A combination of both quantitative and qualitative methodology was used. For the qualitative section, I took a multi-site case study approach, selecting three specific radio stations to study in-depth, rather than making a general survey of all community radio stations in Kenya but not going in-depth into the relationships and factors at work in the life of the station. A case study is “a research approach that is used to generate an in-depth, multi-faceted understanding of a complex issue in its real-life context” (Crowe et al. 2011). In view of the fact that I was examining not only radio stations but also the communities around them, I found the case study approach appropriate because of the possibilities it offers to go in depth into specific cases. It also allows for a variety of data collection methods, as outlined by Jensen and Rosengren (2008):

Case studies of the cultural and communicative practices of specific communities represent an opportunity to examine in detail the kinds of micro and macro social contexts in which most media use takes place. Case studies also lend themselves specifically to the combination of several modes of empirical analysis. They thus offer excellent opportunities to complement the limitations naturally inherent in each and every single research tradition. (Jensen and Rosengren 2008, 346)

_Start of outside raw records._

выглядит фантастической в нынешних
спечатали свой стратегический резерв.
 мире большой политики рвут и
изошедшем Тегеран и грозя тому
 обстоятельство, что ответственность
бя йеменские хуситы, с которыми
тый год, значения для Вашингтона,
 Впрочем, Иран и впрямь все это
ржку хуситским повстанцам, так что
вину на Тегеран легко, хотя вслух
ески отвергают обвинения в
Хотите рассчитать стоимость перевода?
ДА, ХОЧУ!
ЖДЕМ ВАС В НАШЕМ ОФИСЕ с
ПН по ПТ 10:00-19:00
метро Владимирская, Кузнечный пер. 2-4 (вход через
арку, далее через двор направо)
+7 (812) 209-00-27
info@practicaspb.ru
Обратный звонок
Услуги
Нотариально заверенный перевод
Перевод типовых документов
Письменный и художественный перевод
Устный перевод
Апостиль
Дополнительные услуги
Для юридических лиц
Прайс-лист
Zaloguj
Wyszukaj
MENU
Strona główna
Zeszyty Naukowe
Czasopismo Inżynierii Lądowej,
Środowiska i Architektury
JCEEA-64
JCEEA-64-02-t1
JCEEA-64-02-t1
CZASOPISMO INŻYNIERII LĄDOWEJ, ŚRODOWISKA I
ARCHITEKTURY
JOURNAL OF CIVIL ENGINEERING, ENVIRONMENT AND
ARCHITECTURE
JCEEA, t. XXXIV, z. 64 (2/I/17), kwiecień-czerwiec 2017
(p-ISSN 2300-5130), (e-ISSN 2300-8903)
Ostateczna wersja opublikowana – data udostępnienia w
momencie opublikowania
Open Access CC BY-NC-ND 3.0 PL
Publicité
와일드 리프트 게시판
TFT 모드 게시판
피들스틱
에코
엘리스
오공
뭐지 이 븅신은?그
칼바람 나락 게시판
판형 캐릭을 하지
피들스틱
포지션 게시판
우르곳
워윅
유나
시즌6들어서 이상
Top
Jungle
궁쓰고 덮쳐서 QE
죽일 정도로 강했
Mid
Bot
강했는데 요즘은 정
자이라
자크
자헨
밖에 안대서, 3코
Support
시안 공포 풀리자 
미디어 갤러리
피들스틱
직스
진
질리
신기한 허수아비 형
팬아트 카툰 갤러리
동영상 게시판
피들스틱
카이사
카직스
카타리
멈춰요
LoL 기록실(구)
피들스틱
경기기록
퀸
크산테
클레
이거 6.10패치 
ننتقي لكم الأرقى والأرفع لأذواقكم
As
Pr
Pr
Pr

In addition, a key advantage of a multi-site case study is that the validity of case study data can be checked by comparing one data source to another on the same phenomena (G. R. Taylor 2000). For each station, I examined staff work patterns, content and community interactions.

To gather this data, ethnographic methods consisting of in-depth interviews, group interviews, observation, and textual review were employed.

To complement the qualitative data, I employed quantitative methodology in the form of three audience surveys, one at each station. The surveys were designed to get a picture of listenership patterns in the communities in which the three stations are located, in terms of demographics, listening times and preferred content. Statistics are useful for description, generalization, and measurement of relationships since they “describe information when we wish to portray a large body of data in terms of its essential inherent characteristics” (G. R. Taylor 2000, 6). They help to order large groups of information and are useful in generalizing knowledge about a large population based on limited observations of a portion of it. The above mixed methods approach allowed for the triangulation of quantitative and qualitative data, adding to the richness of information gathered.